Have You Internalised Self-Hate?

There are 2 sets of people in the world. Those who use people as mirrors to ascertain their own emotions and those who project their emotions onto others.

You’ll know if you are a ‘projector’ if you have internalised insecurities including self-hate, anger, guilt, fear, shame and doubt.

Phycologists claim society is motivated by insecurities, you hating your own skin keeps the  skin-care industry going, you self-medicating with pills sustains pharmaceutical corporations, basically thinking you are not enough supports the existence of you as a conformist, consumerist slave.

There are 5 questions to ask yourself to find out if you have internalised insecurities:

  1. What is my family of origin story?

Most of us have experienced some form of dysfunction in our families. Sometimes this spills over into our adult lives because we start acting out the chaos we experienced with our parents (who mostly bickered a lot). If all you’ve known is chaos, you will seek out volatile relationships because that is all you’ve ever known. Until you face the facts of what you are, you cannot change who you are. With compassion, go over your family history and see if you notice gaps, moments that disrupted your ‘innocence’ in childhood, arguments, fights, pain and fear. You are your experiences. Once you’ve found peace in your past, knowing that life is not happening to you; it is responding to you and that we attract what we are, the future will look brighter, more possibilities will arise because you have made the sub-mind conscious.

2. Do I have anger?

Anger is pain. You could harbouring anger over anything, your friend borrowed your clothes without returning them, or something more serious like anger from being raised without your biological parents. Anger can hit you at any time. How do you deal with it? Are there moments where your anger controls you? Are you harbouring resentment towards anybody? Do you wish ill upon others? I’m sure the Dalai Llama experiences anger from time to time, It’s an emotion that nobody is safe from. Your anger is crafty, it employs the use of the emotional mind to trick the rational mind into believing your own rationalisations. Feelings are self-justifying. If you are passive aggressive, you are letting feelings simmer and boil over you without releasing them. Read Frued’s defence mechanisms, there’s ways to use your anger productively (sublimation anyone?) so you’re not letting things fester inside of you.

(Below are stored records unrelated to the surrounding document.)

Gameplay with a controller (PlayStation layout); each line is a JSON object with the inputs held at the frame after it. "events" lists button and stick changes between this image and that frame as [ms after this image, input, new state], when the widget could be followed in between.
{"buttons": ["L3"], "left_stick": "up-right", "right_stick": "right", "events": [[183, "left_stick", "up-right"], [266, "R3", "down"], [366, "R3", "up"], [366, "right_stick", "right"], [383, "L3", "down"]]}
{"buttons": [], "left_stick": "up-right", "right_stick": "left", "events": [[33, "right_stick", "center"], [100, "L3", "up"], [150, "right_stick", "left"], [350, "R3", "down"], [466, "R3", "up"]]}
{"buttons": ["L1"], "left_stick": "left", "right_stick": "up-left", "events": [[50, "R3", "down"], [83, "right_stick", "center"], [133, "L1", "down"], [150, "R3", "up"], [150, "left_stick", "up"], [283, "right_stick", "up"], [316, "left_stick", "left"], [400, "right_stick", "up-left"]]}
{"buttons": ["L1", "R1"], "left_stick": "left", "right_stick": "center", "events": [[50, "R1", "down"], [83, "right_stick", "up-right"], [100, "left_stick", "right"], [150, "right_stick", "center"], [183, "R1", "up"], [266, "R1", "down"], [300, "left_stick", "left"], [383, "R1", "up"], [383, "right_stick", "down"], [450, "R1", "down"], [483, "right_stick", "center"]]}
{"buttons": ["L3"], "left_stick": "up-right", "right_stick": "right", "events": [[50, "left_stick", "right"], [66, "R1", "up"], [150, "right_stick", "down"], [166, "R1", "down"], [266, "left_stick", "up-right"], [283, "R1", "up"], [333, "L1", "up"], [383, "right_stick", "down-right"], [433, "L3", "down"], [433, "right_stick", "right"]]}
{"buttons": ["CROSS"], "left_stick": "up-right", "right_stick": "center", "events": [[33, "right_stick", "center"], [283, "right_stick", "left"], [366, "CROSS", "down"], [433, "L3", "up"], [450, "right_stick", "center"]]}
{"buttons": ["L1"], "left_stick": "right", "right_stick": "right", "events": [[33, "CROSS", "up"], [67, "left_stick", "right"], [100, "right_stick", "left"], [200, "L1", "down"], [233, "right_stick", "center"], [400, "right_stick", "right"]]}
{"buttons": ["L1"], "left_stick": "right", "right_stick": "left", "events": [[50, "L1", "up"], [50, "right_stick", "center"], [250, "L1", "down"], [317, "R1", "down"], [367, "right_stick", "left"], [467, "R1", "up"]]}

3. Do I patiently engage with my own emotions?

Your emotions can bubble up inside you, but eventually they always find a way out. If you repress how you feel, all you’re really doing is imprinting these emotions onto your sub-conscious mind- which conditions your all your actions- and you will be sub-consciously acting out all your feelings (without knowing you are) so you’re basically living in delusion and you have no fucking idea.

4. Do I project my insecurities onto others?

The less we know about what is going on inside us, the less we engage with our own emotions through understanding and acceptance, the more we fuel our need to disassociate, dehumanise others and live in a constant survival battle with our egoistic selves.

If you cannot patiently engage with your self-dialouge, which manifests as your emotions, you cannot patiently engage with anybody else’s feelings. This makes you incapable of acting as an enlightened individual in society who defines themselves by how they they make others feel. Everything that irritates you about somebody else can lead you to your own fears. We project our own insecurities onto people because it’s easier than dealing with the real, raw emotion. We’re cowards basically.

For example, a short man with a Napoleon complex dislikes meeting tall guys, he convinces himself that he doesn’t like a tall man for some random reason, but sub-consciously he can’t stand the tall guy being a mirror for him, reminding him of his insecurity, but feelings are self-justifying so he tricks himself into believing that the tall guy hates him (the brain will do that to you).

5. Have I internalised self-hatred?

You’ll know if you have internalised self-hate if you can answer these simple questions: Do I like my choices? Do I like how my choices make me feel? Am I spending my life the way I want? If you’ve lived your whole life as a pawn of various external forces, your self is made up of all your experiences with the world, but what about the experiences with yourself? Your self-hate fuels the capitalist world, if you’ve had people projecting their emotions onto you your whole life (because you’re an empath, a sponge or whatever) you might have internalised self-hatred through energy-responsive dynamics. Prince was popular because he was unapologetic, he embraced his paradoxes. Don’t say yes to anybody if it means saying no to yourself. Start living your life on your own terms and you will notice that becoming your own best friend is the best way to befriend the voices in your head, even the bad ones. You’ll learn that freedom is being yourself without permission. Self-pity really is a one way road to nowhere.